Proibições de smartphones escolares são “ineficazes” e “simplificadas demais”, segundo estudo

Proibir smartphones nas escolas provavelmente será “ineficaz” e “simplificado demais” e não abordará as causas dos danos, sugere um novo estudo.

Um estudo da University College London (UCL) alertou que proibições definitivas podem criar um “efeito de deslocamento”, onde danos online, como assédio sexual e cyberbullying, têm sua visibilidade reduzida, à medida que as crianças se sentem menos capazes de denunciar problemas, enquanto as plataformas e os conteúdos ficam sem solução.

Publicado na terça-feira, ocorre um dia depois que a proibição governamental de smartphones nas escolas se tornou lei em toda a Inglaterra. As escolas devem agora garantir que os alunos não tenham acesso aos seus telemóveis ou dispositivos inteligentes semelhantes durante todo o dia escolar.

A investigação também surge depois de o governo do Reino Unido ter anunciado recentemente uma proibição das redes sociais para todos os menores de 16 anos, que entrará em vigor no início de 2027. Embora a investigação mostre que o apoio parental é elevado, os ativistas alertaram que está “em descompasso com as questões de segurança mais importantes” nas aplicações de redes sociais.

Os pesquisadores capturaram as opiniões de 732 estudantes do ensino médio, 27 educadores e 41 pais usando questionários, grupos focais e metodologias baseadas em artes para um relatório sobre políticas escolares de smartphones.

Especialistas alertaram que a proibição de smartphones nas escolas pode minar a confiança entre crianças e adultos (Getty/iStock)
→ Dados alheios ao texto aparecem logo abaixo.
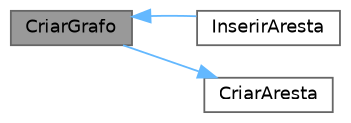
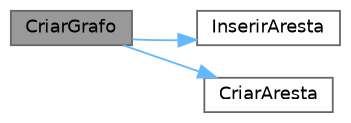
  digraph {
    rankdir=LR
    node [color=grey40 fillcolor=white fontname=Helvetica fontsize=10 shape=box style=filled]
    edge [color=steelblue1 fontname=Helvetica fontsize=10 labelfontname=Helvetica labelfontsize=10 style=solid]
    n1 [color=gray40 fillcolor=grey60 fontcolor=black height=0.2 label=CriarGrafo width=0.4]
    n2 [height=0.2 label=InserirAresta width=0.4]
    n3 [height=0.2 label=CriarAresta width=0.4]
-   n2 -> n1
+   n1 -> n2
    n1 -> n3
  }
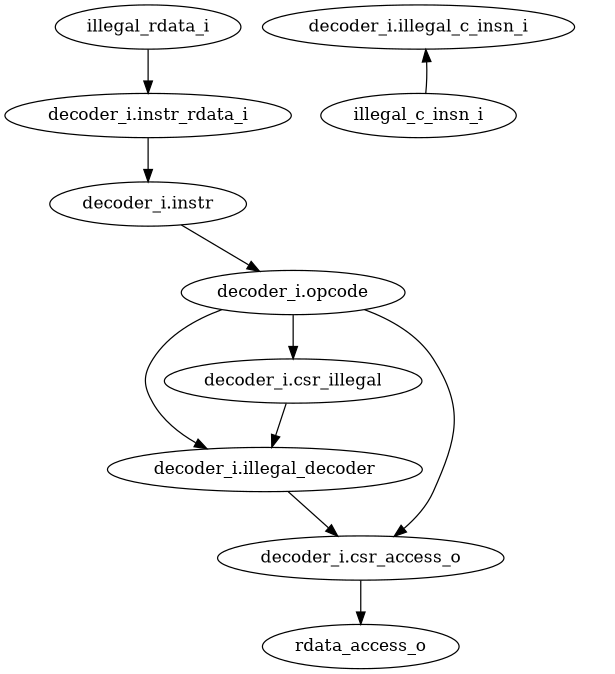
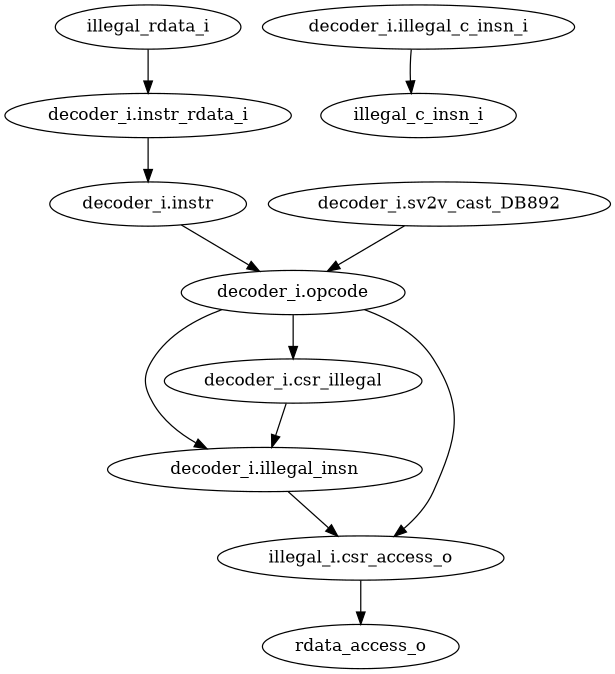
  strict digraph {
    node [complexity=9 rank=0.0]
    n1 [importance=0.0166411106373 label=illegal_rdata_i rank=0.00184901229303]
    "decoder_i.instr_rdata_i" [importance=0.0151451479469 rank=0.00168279421632]
    "decoder_i.instr" [complexity=7 importance=0.0132751861654 rank=0.00189645516649]
    "decoder_i.opcode" [complexity=4 importance=0.0108442555953 rank=0.00271106389883]
    "decoder_i.illegal_c_insn_i" [complexity=2 importance=0.00933349489524 rank=0.00466674744762]
-   "decoder_i.illegal_insn" [complexity=1 importance=0.00708953402278 rank=0.00708953402278 label="decoder_i.illegal_decoder"]
-   "decoder_i.csr_access_o" [complexity=0 importance=0.00343098356044]
+   "decoder_i.illegal_insn" [complexity=1 importance=0.00708953402278 rank=0.00708953402278]
+   "decoder_i.csr_access_o" [complexity=0 importance=0.00343098356044 label="illegal_i.csr_access_o"]
    n8 [complexity=0 importance=0.00171097393887 label=rdata_access_o]
    illegal_c_insn_i [complexity=2 importance=0.0108294575857 rank=0.00541472879284]
    "decoder_i.csr_illegal" [complexity=3 importance=0.00859632267163 rank=0.00286544089054]
+   "decoder_i.sv2v_cast_DB892" [complexity=7 importance=0.0123402182858 rank=0.00176288832654]
    n1 -> "decoder_i.instr_rdata_i"
    "decoder_i.instr_rdata_i" -> "decoder_i.instr"
    "decoder_i.instr" -> "decoder_i.opcode"
    "decoder_i.opcode" -> "decoder_i.illegal_insn"
    "decoder_i.opcode" -> "decoder_i.csr_access_o"
    "decoder_i.opcode" -> "decoder_i.csr_illegal"
    "decoder_i.illegal_insn" -> "decoder_i.csr_access_o"
    "decoder_i.csr_access_o" -> n8
-   illegal_c_insn_i -> "decoder_i.illegal_c_insn_i"
+   "decoder_i.illegal_c_insn_i" -> illegal_c_insn_i
    "decoder_i.csr_illegal" -> "decoder_i.illegal_insn"
+   "decoder_i.sv2v_cast_DB892" -> "decoder_i.opcode"
  }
O relatório concluiu que a proibição de smartphones nas escolas é popular entre os adultos, apoiada por 87% dos professores e 88% dos pais, mas vista como demasiado punitiva entre os alunos, com 75% a desaprovar a política.

Os estudantes disseram aos pesquisadores que seus smartphones eram “ferramentas essenciais” usadas para trabalhos de casa, horários de ônibus e previsões meteorológicas. Em particular, as raparigas relataram sentir-se menos seguras quando viajam sozinhas sem um smartphone.
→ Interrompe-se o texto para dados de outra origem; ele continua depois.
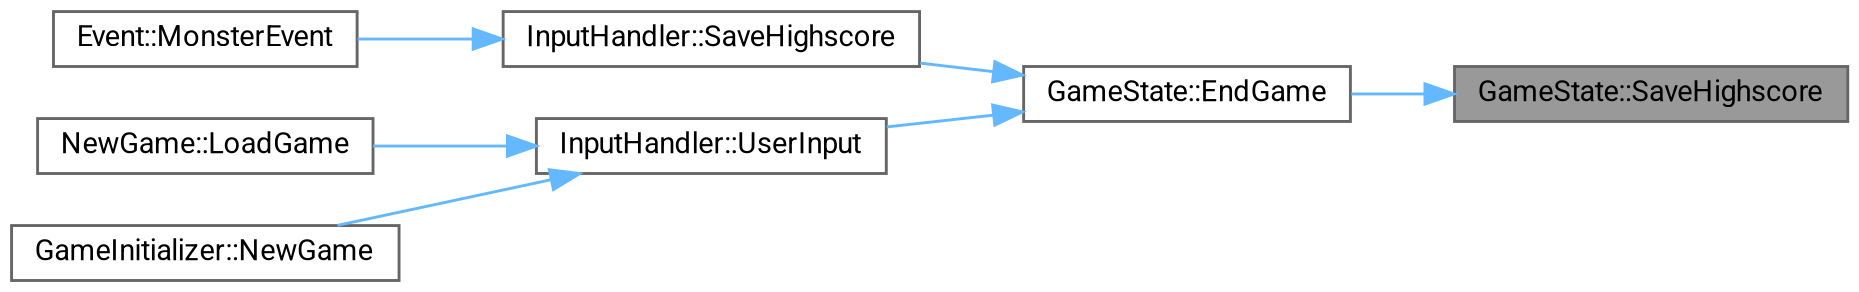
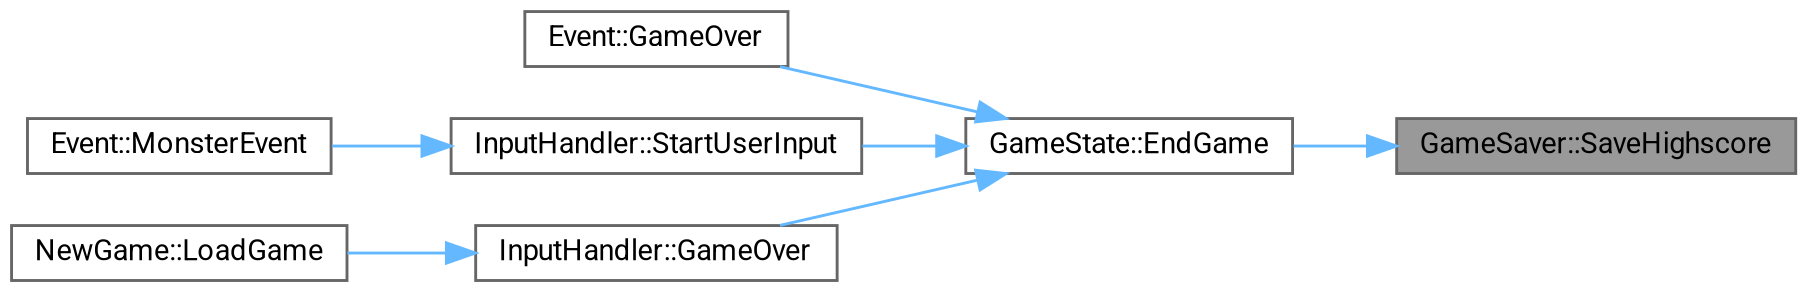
  digraph {
    fontname=Roboto
    rankdir=RL
    node [color=grey40 fillcolor=white fontname=Roboto fontsize=10 shape=box style=filled]
    edge [color=steelblue1 dir=back fontname=Roboto fontsize=10 labelfontname=Helvetica labelfontsize=10 style=solid]
-   n1 [color=gray40 fillcolor=grey60 fontcolor=black height=0.2 label="GameState::SaveHighscore" width=0.4]
+   n1 [color=gray40 fillcolor=grey60 fontcolor=black height=0.2 label="GameSaver::SaveHighscore" width=0.4]
    n2 [height=0.2 label="GameState::EndGame" width=0.4]
-   n4 [height=0.2 label="InputHandler::SaveHighscore" width=0.4]
-   n5 [height=0.2 label="InputHandler::UserInput" width=0.4]
+   n3 [height=0.2 label="Event::GameOver" width=0.4]
+   n4 [height=0.2 label="InputHandler::StartUserInput" width=0.4]
+   n5 [height=0.2 label="InputHandler::GameOver" width=0.4]
    n6 [height=0.2 label="Event::MonsterEvent" width=0.4]
    n7 [height=0.2 label="NewGame::LoadGame" width=0.4]
-   n8 [height=0.2 label="GameInitializer::NewGame" width=0.4]
    n1 -> n2
+   n2 -> n3
    n2 -> n4
    n2 -> n5
    n4 -> n6
    n5 -> n7
-   n5 -> n8
  }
Eles também relataram que poderiam quebrar as capas dos telefones com travas com ímãs fortes ou batendo-as nas mesas.

Além disso, o relatório concluiu que as proibições gerais podem minar a confiança dos jovens nos adultos e torná-los menos propensos a denunciar danos online. Os investigadores apelidaram este fenómeno de “efeito deslocamento”, que reduz a visibilidade dos problemas digitais, mas as causas profundas destes comportamentos, plataformas e conteúdos nocivos, persistem.
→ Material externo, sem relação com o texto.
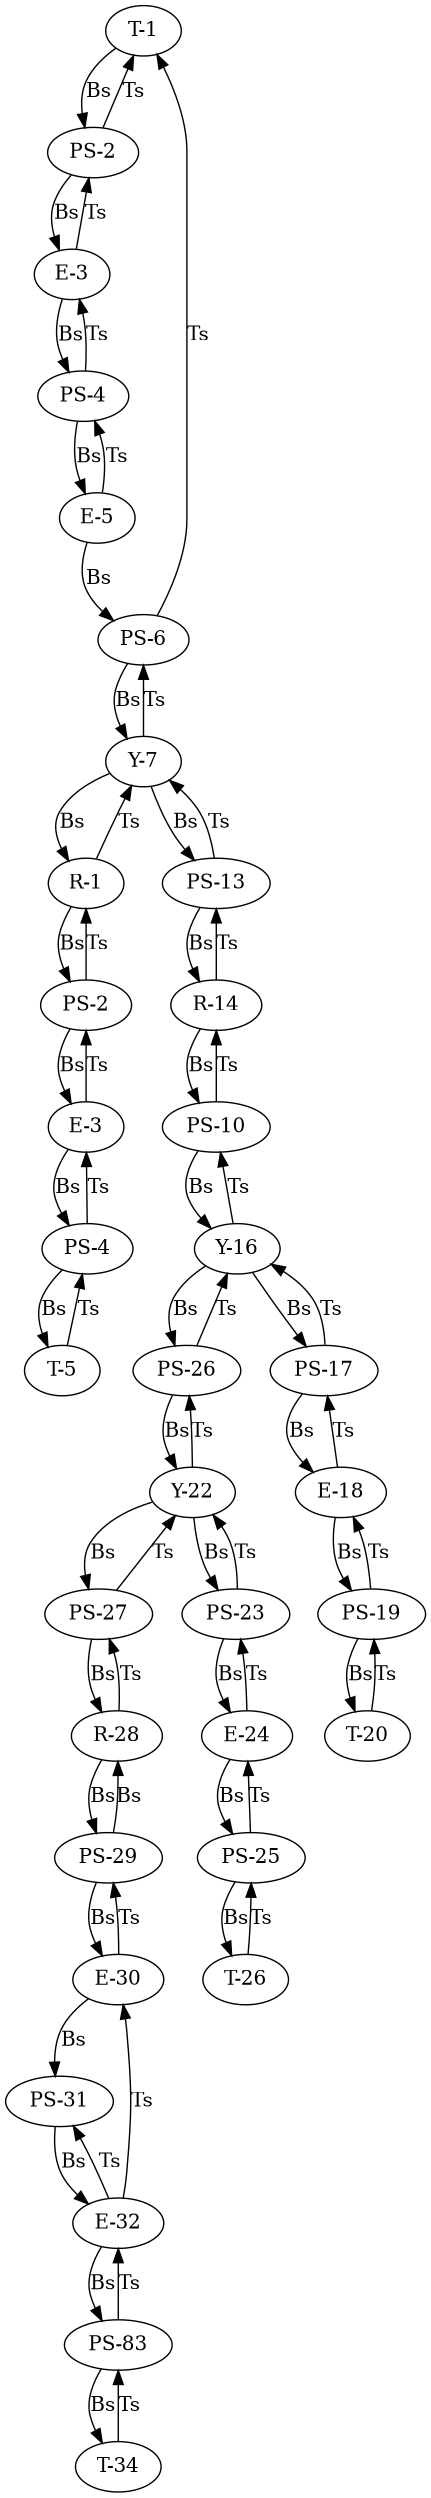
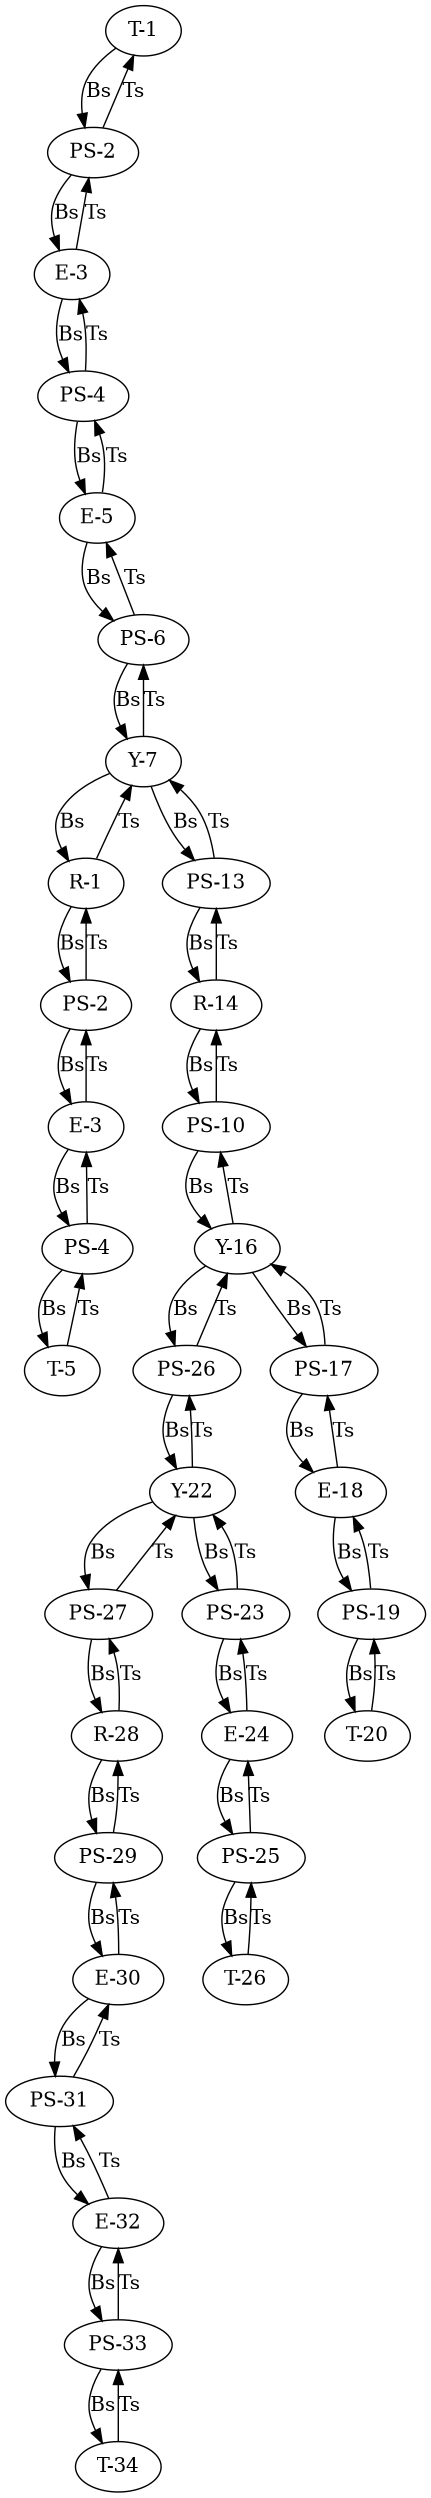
  digraph {
    n1 [label="T-1"]
    n2 [label="PS-2"]
    n3 [label="E-3"]
    n4 [label="PS-4"]
    n5 [label="E-5"]
    n6 [label="PS-6"]
    n7 [label="Y-7"]
    n8 [label="R-1"]
    n9 [label="PS-13"]
    n10 [label="PS-2"]
    n11 [label="R-14"]
    n12 [label="T-5"]
    n13 [label="PS-4"]
    n14 [label="E-3"]
    n15 [label="PS-10"]
    n16 [label="Y-16"]
    n17 [label="PS-26"]
    n18 [label="PS-17"]
    n19 [label="Y-22"]
    n20 [label="E-18"]
    n21 [label="PS-19"]
    n22 [label="T-20"]
    n23 [label="PS-27"]
    n24 [label="PS-23"]
    n25 [label="R-28"]
    n26 [label="E-24"]
    n27 [label="PS-25"]
    n28 [label="T-26"]
    n29 [label="PS-29"]
    n30 [label="E-30"]
    n31 [label="PS-31"]
    n32 [label="E-32"]
-   n33 [label="PS-83"]
+   n33 [label="PS-33"]
    n34 [label="T-34"]
    n1 -> n2 [label=Bs]
    n2 -> n1 [label=Ts]
    n2 -> n3 [label=Bs]
    n3 -> n2 [label=Ts]
    n3 -> n4 [label=Bs]
    n4 -> n3 [label=Ts]
    n4 -> n5 [label=Bs]
    n5 -> n4 [label=Ts]
    n5 -> n6 [label=Bs]
-   n6 -> n1 [label=Ts]
+   n6 -> n5 [label=Ts]
    n6 -> n7 [label=Bs]
    n7 -> n6 [label=Ts]
    n7 -> n8 [label=Bs]
    n7 -> n9 [label=Bs]
    n8 -> n7 [label=Ts]
    n8 -> n10 [label=Bs]
    n9 -> n7 [label=Ts]
    n9 -> n11 [label=Bs]
    n10 -> n8 [label=Ts]
    n10 -> n14 [label=Bs]
    n11 -> n9 [label=Ts]
    n11 -> n15 [label=Bs]
    n12 -> n13 [label=Ts]
    n13 -> n12 [label=Bs]
    n13 -> n14 [label=Ts]
    n14 -> n10 [label=Ts]
    n14 -> n13 [label=Bs]
    n15 -> n11 [label=Ts]
    n15 -> n16 [label=Bs]
    n16 -> n15 [label=Ts]
    n16 -> n17 [label=Bs]
    n16 -> n18 [label=Bs]
    n17 -> n16 [label=Ts]
    n17 -> n19 [label=Bs]
    n18 -> n16 [label=Ts]
    n18 -> n20 [label=Bs]
    n19 -> n17 [label=Ts]
    n19 -> n23 [label=Bs]
    n19 -> n24 [label=Bs]
    n20 -> n18 [label=Ts]
    n20 -> n21 [label=Bs]
    n21 -> n20 [label=Ts]
    n21 -> n22 [label=Bs]
    n22 -> n21 [label=Ts]
    n23 -> n19 [label=Ts]
    n23 -> n25 [label=Bs]
    n24 -> n19 [label=Ts]
    n24 -> n26 [label=Bs]
    n25 -> n23 [label=Ts]
    n25 -> n29 [label=Bs]
    n26 -> n24 [label=Ts]
    n26 -> n27 [label=Bs]
    n27 -> n26 [label=Ts]
    n27 -> n28 [label=Bs]
    n28 -> n27 [label=Ts]
-   n29 -> n25 [label=Bs]
+   n29 -> n25 [label=Ts]
    n29 -> n30 [label=Bs]
    n30 -> n29 [label=Ts]
    n30 -> n31 [label=Bs]
-   n32 -> n30 [label=Ts]
+   n31 -> n30 [label=Ts]
    n31 -> n32 [label=Bs]
    n32 -> n31 [label=Ts]
    n32 -> n33 [label=Bs]
    n33 -> n32 [label=Ts]
    n33 -> n34 [label=Bs]
    n34 -> n33 [label=Ts]
  }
“Esta deslocação pode agravar os problemas existentes, aumentando o tempo de ecrã em casa, e a redução da confiança pode tornar os jovens menos propensos a denunciar danos online”, afirma o relatório.

Os pesquisadores descobriram que 88% dos pais apoiavam a proibição de smartphones nas escolas (AFP/Getty)

A principal autora do estudo, professora Jessica Ringrose, disse que sua pesquisa mostrou que os estudantes tendem a “ver as proibições gerais como punitivas, em vez de solidárias”. “Eles sentiram que as proibições minaram a confiança entre eles e os adultos, que consideraram incompreendidos quanto ao papel fundamental que os telefones desempenham em suas vidas diárias”, continuou ela.

A coautora Edith Rodda, candidata a doutorado no Instituto de Educação da UCL, acrescentou: “Uma política escolar precipitada de smartphones que ignora as perspectivas dos alunos, por mais bem-intencionadas que sejam, pode criar um ciclo de punição que, em última análise, prejudica os objetivos da política.

Um representante do Departamento de Educação disse: “Este governo está restaurando a infância ao momento seguro e feliz que deveria ser, menos tempo rolando e mais tempo aprendendo e brincando.

“Estamos a utilizar o poder do governo para impulsionar a mudança cultural, amplamente apoiada pelos pais e pelos líderes escolares, permitindo que as crianças beneficiem da melhor tecnologia e, ao mesmo tempo, protegendo-as do pior.

“A proibição de telemóveis nas escolas não é a única. Estamos a dar às crianças as competências para navegarem no mundo online em segurança, a introduzir orientações sobre o primeiro ecrã para pais de crianças entre os 5 e os 16 anos, a proibir as redes sociais que comprovadamente prejudicam crianças com menos de 16 anos, a apoiar competências seguras de formação em IA e a atualizar o currículo para identificar a desinformação e a desinformação para todas as crianças.